◆ **DOCUMENT SEGMENT**:
=-=-=
In Virginia, the League of Virginia Planned Parenthood and Whole Women’s Health of Charlottesville, among other groups, filed a suit challenging the state’s 24-hour mandated waiting period, a requirement for abortion clinics to follow hospital-style building standards, and the requirement that abortions after the first trimester are only offered in hospitals.

In Indiana, where Whole Women’s Health and other women’s health providers are also suing the state, they’re challenging quite literally dozens of anti-abortion laws, which include mandated waiting periods and other laws similar to those in Virginia, in addition to restrictions on telemedicated abortion and mandated, inaccurate state counseling for those seeking abortion. Mandated state counseling is famously rooted in shaming and deceiving pregnant women seeking care.

Many of the aforementioned laws are consistently marketed by anti-choice lawmakers as precautions to safeguard women’s health, but study after study, including one as recent as last week, reveals the objective safety of abortion, likewise revealing that these laws are about nothing more than denying women options and full autonomy over their reproductive decisions.

These lawsuits mark a critical step forward for women’s health care providers in their ongoing battle to protect reproductive rights. If the name “Whole Women’s Health” sounds familiar, that’s because of their major 2016 victory in the Supreme Court (Whole Women’s Health v. Hellerstedt), which ruled against TRAP laws that require clinics to essentially function as hospitals for placing an undue burden on women. This week’s lawsuits show that women have continued to face unnecessary challenges to access abortion—and that reproductive health providers will never back down.
=-=-=
◆ **STORED DATA**:
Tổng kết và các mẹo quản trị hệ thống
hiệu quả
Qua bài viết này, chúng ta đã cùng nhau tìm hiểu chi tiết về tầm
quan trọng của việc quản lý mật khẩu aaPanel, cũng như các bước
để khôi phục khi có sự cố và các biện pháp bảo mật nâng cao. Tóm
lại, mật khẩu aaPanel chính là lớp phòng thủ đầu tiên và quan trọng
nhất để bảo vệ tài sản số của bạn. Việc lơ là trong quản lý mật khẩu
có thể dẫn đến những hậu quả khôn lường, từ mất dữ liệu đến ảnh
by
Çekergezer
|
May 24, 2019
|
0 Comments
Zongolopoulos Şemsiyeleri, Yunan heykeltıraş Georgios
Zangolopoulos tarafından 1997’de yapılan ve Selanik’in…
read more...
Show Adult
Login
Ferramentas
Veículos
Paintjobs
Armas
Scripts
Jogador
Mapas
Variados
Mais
=-=-=
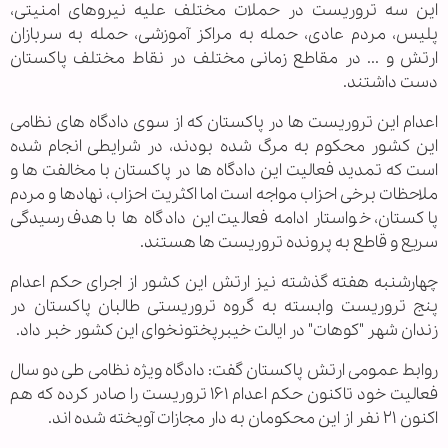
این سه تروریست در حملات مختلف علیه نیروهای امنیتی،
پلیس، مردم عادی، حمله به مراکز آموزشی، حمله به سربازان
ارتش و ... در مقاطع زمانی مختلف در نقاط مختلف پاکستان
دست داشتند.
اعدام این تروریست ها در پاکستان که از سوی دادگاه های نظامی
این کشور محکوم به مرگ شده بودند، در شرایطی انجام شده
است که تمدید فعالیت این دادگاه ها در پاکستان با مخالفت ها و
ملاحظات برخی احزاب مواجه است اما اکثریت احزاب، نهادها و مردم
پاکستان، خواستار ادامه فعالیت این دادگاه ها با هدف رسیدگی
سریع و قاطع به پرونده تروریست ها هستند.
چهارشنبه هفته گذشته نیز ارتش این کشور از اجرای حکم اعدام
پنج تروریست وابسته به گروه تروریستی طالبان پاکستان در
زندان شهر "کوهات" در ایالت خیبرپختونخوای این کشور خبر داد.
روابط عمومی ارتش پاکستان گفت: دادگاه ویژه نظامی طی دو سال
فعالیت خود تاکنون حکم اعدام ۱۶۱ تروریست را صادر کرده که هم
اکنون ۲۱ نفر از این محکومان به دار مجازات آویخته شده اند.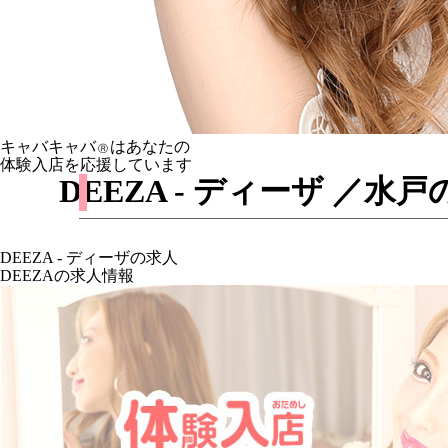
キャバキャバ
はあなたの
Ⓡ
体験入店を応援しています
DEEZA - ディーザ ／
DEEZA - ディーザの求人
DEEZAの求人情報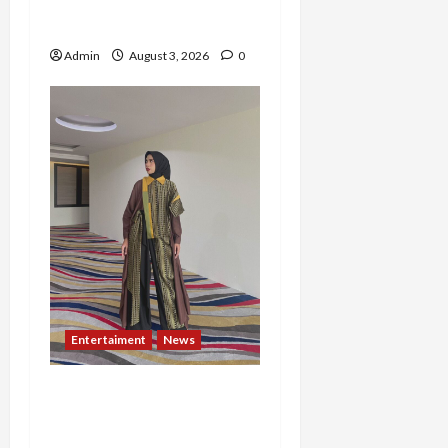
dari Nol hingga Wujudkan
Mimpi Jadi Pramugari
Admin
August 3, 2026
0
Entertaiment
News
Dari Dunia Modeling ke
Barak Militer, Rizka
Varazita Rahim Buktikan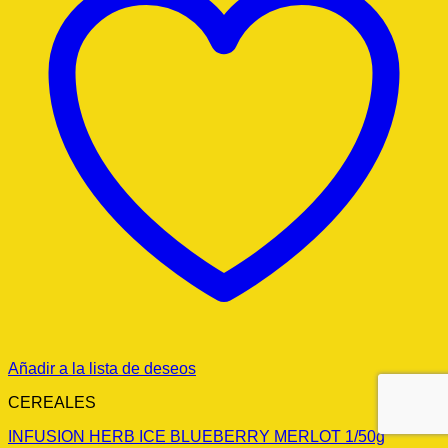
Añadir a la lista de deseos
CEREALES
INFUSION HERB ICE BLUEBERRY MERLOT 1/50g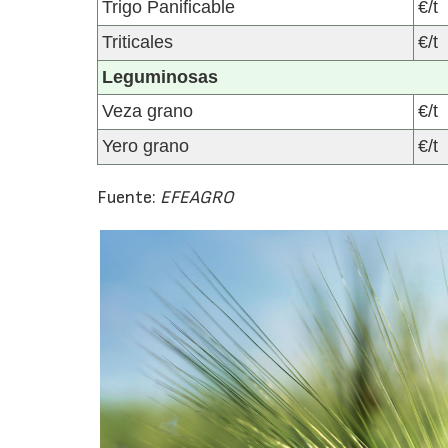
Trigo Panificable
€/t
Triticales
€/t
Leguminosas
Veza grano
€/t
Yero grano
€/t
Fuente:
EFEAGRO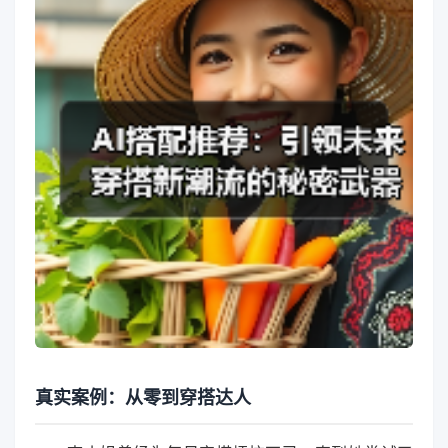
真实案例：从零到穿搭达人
=-=-=
◆ **EXERCISE TASKS**:
[1] Could you repeat the stretch of the abortion-lawsuit article from "In Virginia, the" through "offered in hospitals."?
[2] Can you go on with the abortion-lawsuit article from where it stops?

◆ **ANSWERS TO EACH TASK**:
[1]
In Virginia, the League of Virginia Planned Parenthood and Whole Women’s Health of Charlottesville, among other groups, filed a suit challenging the state’s 24-hour mandated waiting period, a requirement for abortion clinics to follow hospital-style building standards, and the requirement that abortions after the first trimester are only offered in hospitals.

[2]
Iowa anti-choice group files motion against rape exception

This week, an anti-choice group in Iowa filed a motion to intervene in a current lawsuit by Planned Parenthood against the state’s fetal heartbeat abortion ban. The ban, which is considered the most restrictive abortion law in the country, was signed into law earlier this year by Gov. Kim Reynolds, and has since been suspended while it is being challenged in court. Save the 1 filed a motion to remove exceptions for women impregnated by rape or incest from the law, in a display of blatant extremism that almost matches that of the law itself.

The best-case scenario in this lawsuit is that the law in question is struck down, but in any case, now seems as good a time as any to point out that, while an abortion law with exceptions for factors like rape and the pregnant woman’s health might be better than one without, the rape exception often functions more as PR to make terrible laws seem slightly less terrible, rather than actually help survivors. As we see in the many states that restrict coverage of abortion unless the pregnancy was from rape, the policy places the burden on rape survivors to either prove their traumatic experience or be denied care, and gives them essentially no say in whether or not they want to come forward.

In other words, these laws are just awful, period.

Ohio’s battle against Planned Parenthood drags on

On Thursday, a full federal appeals court said it will rule on a law that prohibits Planned Parenthood from receiving public funding, which it uses to offer non-abortion health services. This is, of course, just the latest chapter in an ongoing legal battle between the state and the women’s health organization.

In 2016, shortly after the law was passed, a federal judge declared that it was unconstitutional. In April, a three-judge panel from the 6th Circuit agreed with this decision. But as of this Thursday, in light of this new decision, the law essentially remains in limbo as the Trump administration continues to consider stripping Planned Parenthood of Title X funding altogether, solely because the organization offers abortion services.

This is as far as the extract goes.